Laundry services for hospitals, hotels, institutions. There have been some pretty lacklustre quarters recently as competition is increasing. The company is adding plants throughout Ontario to add to their logistical efficiencies, giving lower costs. You will have to hold for another year to get a leg up, but in the meantime, the 3% dividend is nice.

WEAK BUY

Laundry company for hospitals. He regrets not going after it. The contracts are long term and get renewed automatically. He may start looking at it again. It is very chunky in terms of contracts. Don’t expect huge organic growth.

BUY

This company is planning for 10 years, not just one quarter. They are shifting operations to more efficient facilities. That causes disruptions and causes uncertain earnings while they make that shift. But when they make that shift, it is by far the right move to make, and their margins go up. There were 2 new contracts that they didn’t win this year, and the stock took a pretty big hit.
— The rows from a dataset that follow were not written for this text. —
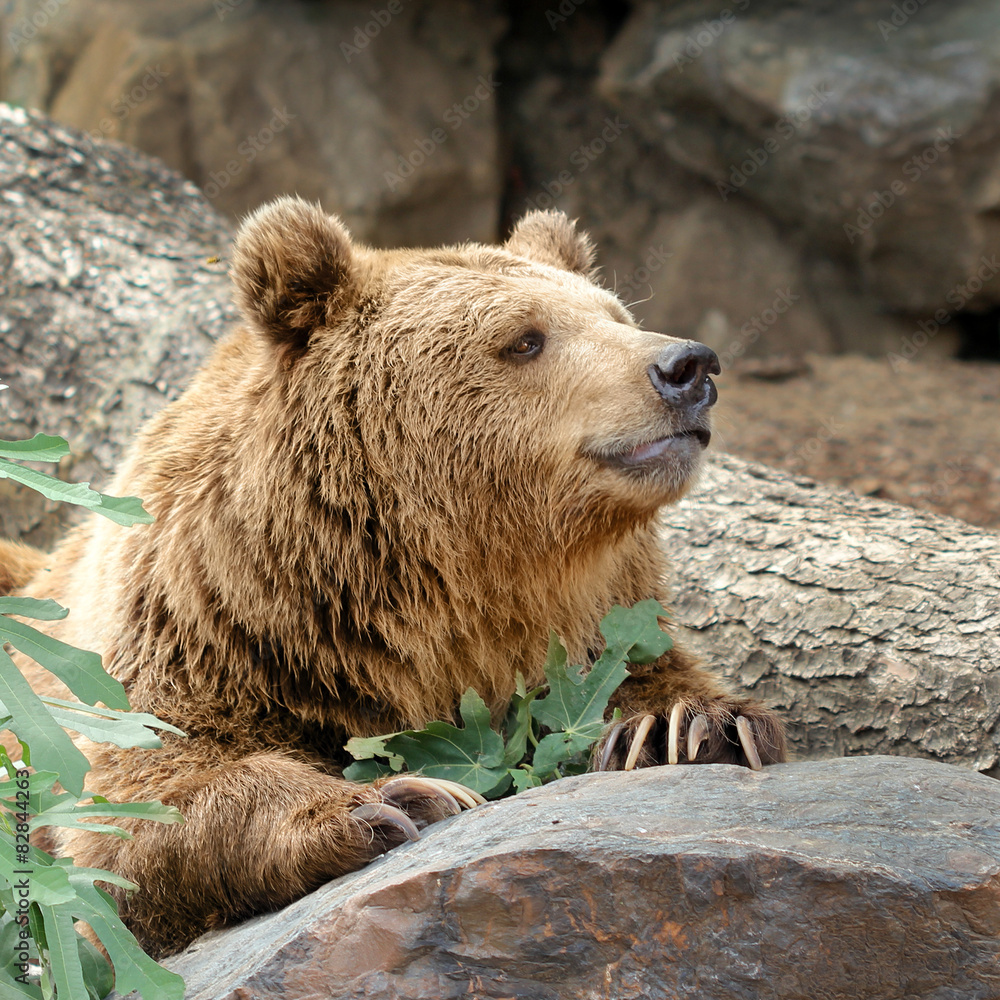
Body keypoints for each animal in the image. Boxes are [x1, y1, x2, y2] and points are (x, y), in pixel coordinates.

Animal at [1, 197, 786, 958]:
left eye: (615, 314)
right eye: (525, 339)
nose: (687, 366)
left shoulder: (601, 609)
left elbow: (648, 673)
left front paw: (684, 726)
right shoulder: (200, 624)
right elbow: (142, 799)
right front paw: (398, 798)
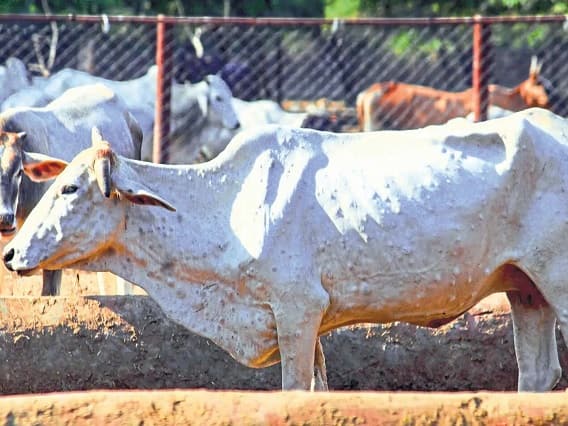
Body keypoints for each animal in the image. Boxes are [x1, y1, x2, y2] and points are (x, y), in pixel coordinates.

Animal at [2, 108, 564, 392]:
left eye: (70, 188)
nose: (11, 255)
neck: (227, 204)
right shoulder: (306, 322)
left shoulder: (297, 310)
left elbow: (296, 392)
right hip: (526, 289)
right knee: (538, 376)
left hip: (557, 280)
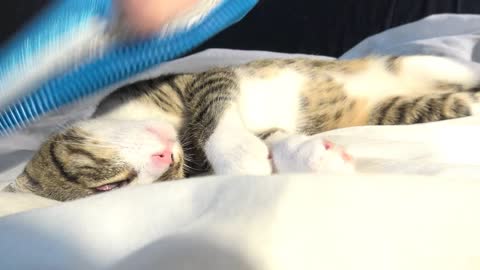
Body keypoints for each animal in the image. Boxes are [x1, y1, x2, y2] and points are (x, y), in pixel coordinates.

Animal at [5, 54, 478, 200]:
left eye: (109, 184)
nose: (165, 156)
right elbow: (273, 138)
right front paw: (312, 157)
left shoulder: (200, 78)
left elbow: (211, 108)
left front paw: (237, 152)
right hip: (405, 108)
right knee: (458, 101)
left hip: (422, 64)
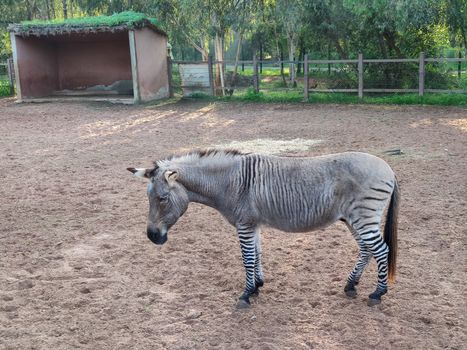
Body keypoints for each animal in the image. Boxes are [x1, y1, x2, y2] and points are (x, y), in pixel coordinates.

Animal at [127, 149, 398, 308]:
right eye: (148, 198)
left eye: (162, 199)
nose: (152, 237)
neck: (230, 183)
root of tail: (389, 168)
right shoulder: (253, 225)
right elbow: (256, 255)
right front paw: (257, 286)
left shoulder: (244, 224)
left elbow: (247, 258)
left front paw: (246, 294)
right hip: (354, 219)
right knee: (366, 250)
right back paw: (351, 285)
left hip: (363, 217)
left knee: (381, 250)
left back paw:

The stock has gone way down and he thinks it is very attractive. They sign 10, 20 year contracts, and the new facilities will kick in and improve margins over time.

TOP PICK

Launders hospital and hotel linens. About 70% revenues are from hospitals and the rest from hotels. The largest player in Canada. About a year ago, they made a bid for Booth Centennial, but lost it to a financial player. Currently building new facilities in Toronto and Vancouver that will lower their costs. They continue to win contracts. Has debt to EBITDA of about 0.2X, and trading at about EBITDA of about 9X. very well-managed. Dividend yield of 2.93%.

COMMENT

Provides laundry services to hotels and hospitals. Have 10 year contracts, and are able to pass inflation on to them. Recently dropped 10%, which is funny because this is a very stable company. Loves this for the stability and the dividend that it supplies. Competition recently beat them out of 2 pretty big contracts. However, they still have their long-term contracts and are generating cash flow and paying dividends.

HOLD

It is a very good business, he used to own it, but doesn't anymore. Very well run. He thinks the recent sell off is just the market evaluation because it did have a pretty rich evaluation at one point. A very good company. He wouldn't worry too much about it though and thinks it will be fine. It still pays a nice dividend and they tend to increase it. They do have avenues of growth. As a longer term hold it should be fine.

DON'T BUY

They have done a tremendous job but it got pushed to a ridiculous value. There is nothing fundamentally wrong with management or the business.

PARTIAL SELL

Industrial laundry. He likes the business longer-term. Feels it is trading at the higher end of its valuation. If you own, consider taking a little bit of profit.

PAST TOP PICK

(A Top Pick in June 21/13. Up 20.16%.) They get 10 year laundry contracts from government agencies, hospitals, prisons, etc. They build a facility, get the contract and run that through, and just take a cut of the profits along the way. Likes the long-term stability of the company. If the economy is going to roll over you want to own this company for their dividend and revenue visibility. 3.1% dividend yield.

BUY ON WEAKNESS

On his radar screen and has been for a long time. Likes the business. Good revenue stream. There are possibilities for them to add ancillary services, such as food or janitorial services and continue to get more contracts and more growth. However, you are paying a high price for a good quality company. Another 10% pullback and he would be very interested.

COMMENT

Laundry and linens. About 70% of their business comes from servicing hospitals and 30% from hotels. Recently announced a new growth initiative in Saskatchewan where they will have to build a new central Laundromat to facilitate some of the laundry from the provinces. Analysts’ estimates may have factored in further acquisitions. There are other areas of growth for this company including the Maritime provinces.